An amicus brief filed in the case from a group of Republican U.S. senators in support of Trump’s order — Sens. Ted Cruz, Texas; Lindsey Graham, S.C.; Ted Budd, N.C.; Bernie Moreno, Ohio; Jim Banks, Ind.; Mike Lee, Utah; Kevin Cramer, N.D.; Cindy Hyde-Smith, Miss.; and Marsha Blackburn, Tenn. — argued, “the Fourteenth Amendment does not confer citizenship on the children of aliens unlawfully present in the United States.”

“Notably, the Jurisdiction Clause does not say that the person must be subject to the laws of the United States, but rather subject to its jurisdiction. The distinction matters,” the brief argued.

Previously, the Supreme Court limited the ability of federal judges to issue nationwide injunctions against the order while litigation over it proceeds, but did not directly address the merits of the order itself.

In an interview with OSV News, Conchita Cruz, co-executive director at the Asylum Seeker Advocacy Project, or ASAP, and co-counsel in the previous birthright citizenship case, CASA v. Trump, pointed to both Supreme Court precedent and congressional statute as evidence for the longstanding legal interpretation of the 14th Amendment. She argued the high court could base a decision on either its own precedent or federal law.

“The history of the debate in Congress is clear on birthright citizenship,” she said.

“If the law is going to change, it needs to be through a constitutional amendment, and there has to be a different process, but not an executive order,” Cruz said.

The prospect of a loss at the Supreme Court, Cruz said, most likely means “that in the future, a birth certificate wouldn’t be enough proof of citizenship, and that would not just be an issue for the children of immigrants. It would be an issue for all children born in the U.S.”

“All of a sudden, expecting parents would have to prove that they themselves are U.S. citizens or permanent residents or wherever the line is drawn,” she said. “Not everyone is going to have that proof.”

As an example, she said, U.S.-born children of survivors of domestic abuse could have a U.S. citizen father withhold his name from a child’s birth certificate — leaving the child without evidence of their parentage and thus their citizenship.
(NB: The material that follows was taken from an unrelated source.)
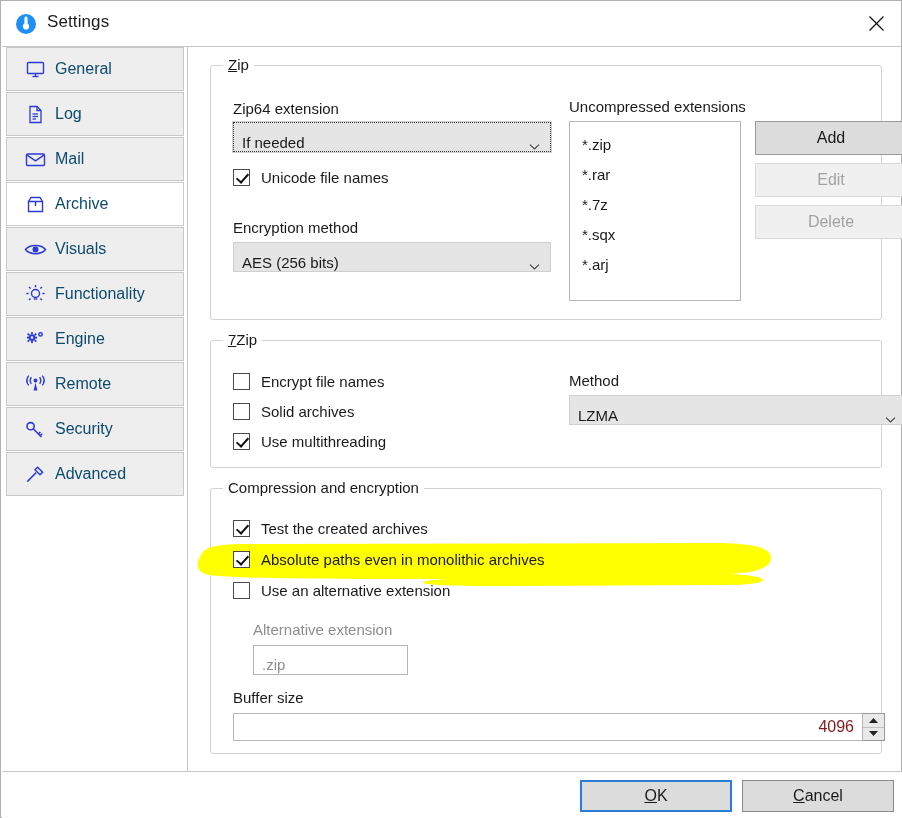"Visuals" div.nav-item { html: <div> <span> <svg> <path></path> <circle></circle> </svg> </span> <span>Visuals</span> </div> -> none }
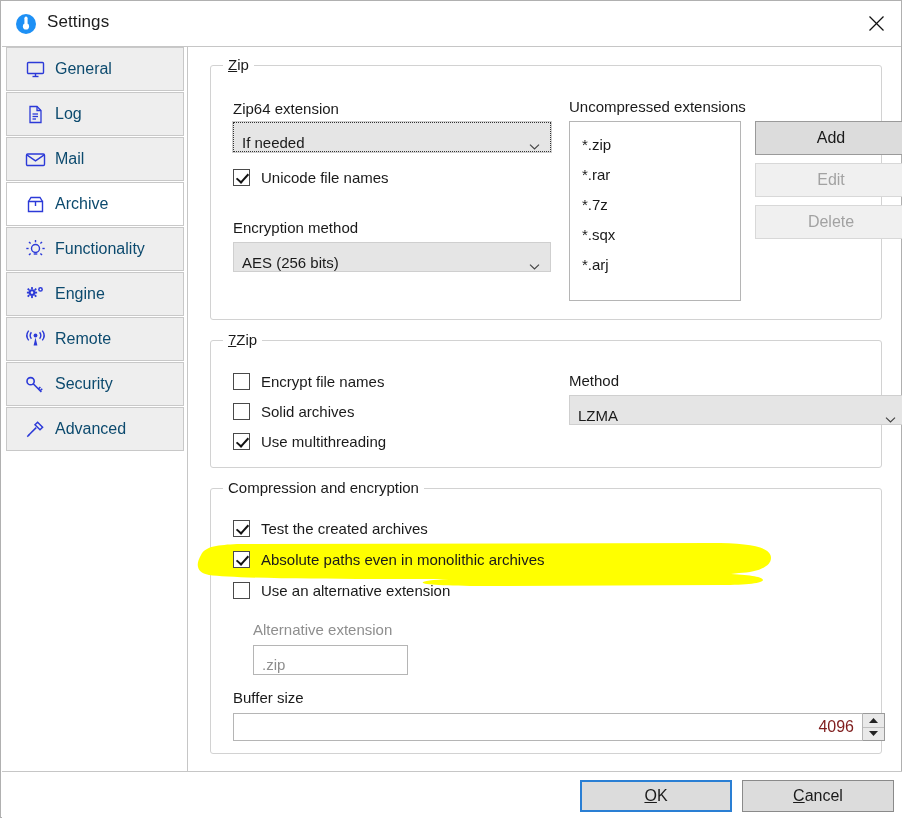"Compression and encryption" span.group-title { html: <span>Compression and encryption</span> -> none }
Lily said that because of Russia’s ongoing war on Ukraine, “I cannot choose to live in Ukraine.” She said her family cannot reside in her husband’s country of origin, citing political persecution there.

“I just want to say that I really am thankful to the United States that gave me a shelter here and gave me this opportunity to be safe,” she said. “I understand that I cannot have this life as a U.S. citizen. It doesn’t apply for me, because I’m an alien, but my baby, I think, he deserves it.”

Feasley added, “It’s so important to dispel this idea that U.S. citizen children, infants, born here in the U.S., can automatically provide their parents with citizenship or legal status of any sort. This is just false.”

“In fact, these children cannot sponsor their parents for any form of immigration status for many years, until they are 21, and then at that point, there are numerous requirements of both the parents and their U.S. citizen child who are sponsoring them,” she said, stressing such a scenario is not “automatic.”